Но бабушка никак не могла выговорить по Беберу.
– Чучела-чумичела-гороховая куличена! повтори!
Да, и «Чучела-чумичела» стала своей со своим неподдающимся «чуч-чум», ясно выговаривался детьми. На какой далекий океан занесло его прямо из Москвы! Я нарисовал детям чучелу, его мышиную мордочку о тонких жердястых ногах. Я познакомил детей и с моим «фейерменхеном»247, – на голове колпачок и нос колбаской; в Париже его называют «пти-мосье», а здесь, на Океане, он превратился в «пти боном».
Дети очень были удивлены, что я режу хлеб тоненькими ломтиками и с этими ломтиками, намазав маслом, пью кофе.
– Это не по-французски, – говорили они, и им очень хотелось, чтобы я по-ихнему, намазав большой кусок, обмакивал в кофе, – так вкуснее!

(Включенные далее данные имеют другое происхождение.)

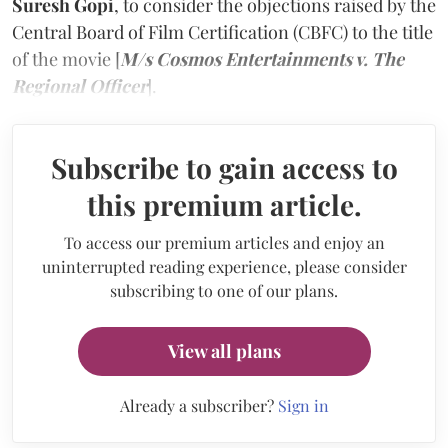
Suresh Gopi
, to consider the objections raised by the
Central Board of Film Certification (CBFC) to the title
of the movie [
M/s Cosmos Entertainments v. The
Regional Officer
].
Subscribe to gain access to
this premium article.
To access our premium articles and enjoy an
uninterrupted reading experience, please consider
subscribing to one of our plans.
View all plans
Already a subscriber?
Sign in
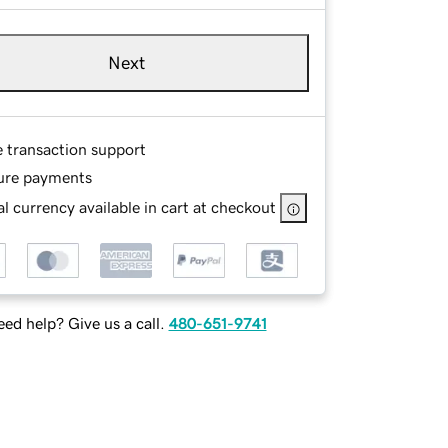
Next
e transaction support
ure payments
l currency available in cart at checkout
ed help? Give us a call.
480-651-9741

Но я и не попробовал, – я никогда не буду и думать по-французски, но я невольно употребляю французские слова, когда мог бы сказать по-русски. А дети – или тут магическое действие моей «чучелы-чумичелы?» – стали, вместо французских, говорить русские, и что у них вошло в обиход, это наше «нет», как будто родились с ним:
– Не-ет.
Так и проходили дни в науке, и забыл я о куаффере.
А тут такой случай. Захворала мать Мориса: простудила горло. Она главная, на ней кухня, и все в доме разладилось. Приходил доктор: «ангина». Но ничего опасного: не «пюльтасё» с высокой температурой, а легкая форма – горло как зацвело ландышами, и называется «мюгэ», дал полосканье. И все-таки вечером Морис бегал к «сорсьер» – «бонфам», у которой берут молоко. Но вернулся ни с чем. Это случилось под Успеньев день, и, оказывается, в эту пору никакая ведьма не будет колдовать: канун праздника и весь завтрашний день проведет она в молчании, сосредоточив все свои мысли на своем, и не дай Бог пропустить этот день – потеряешь всю свою силу на целый год! Общий ли это ведовской обычай – такие зарочные дни, и колдунья из Медвежьего оврага по нынешней Опошнянской дороге в ста шагах от Диканьки так же под Успенье и весь Успеньев день сидит, не сходя, в своей хате, не достучишься! – не знаю. Колдунья велела прийти Морису после праздника на наш ореховый Спас.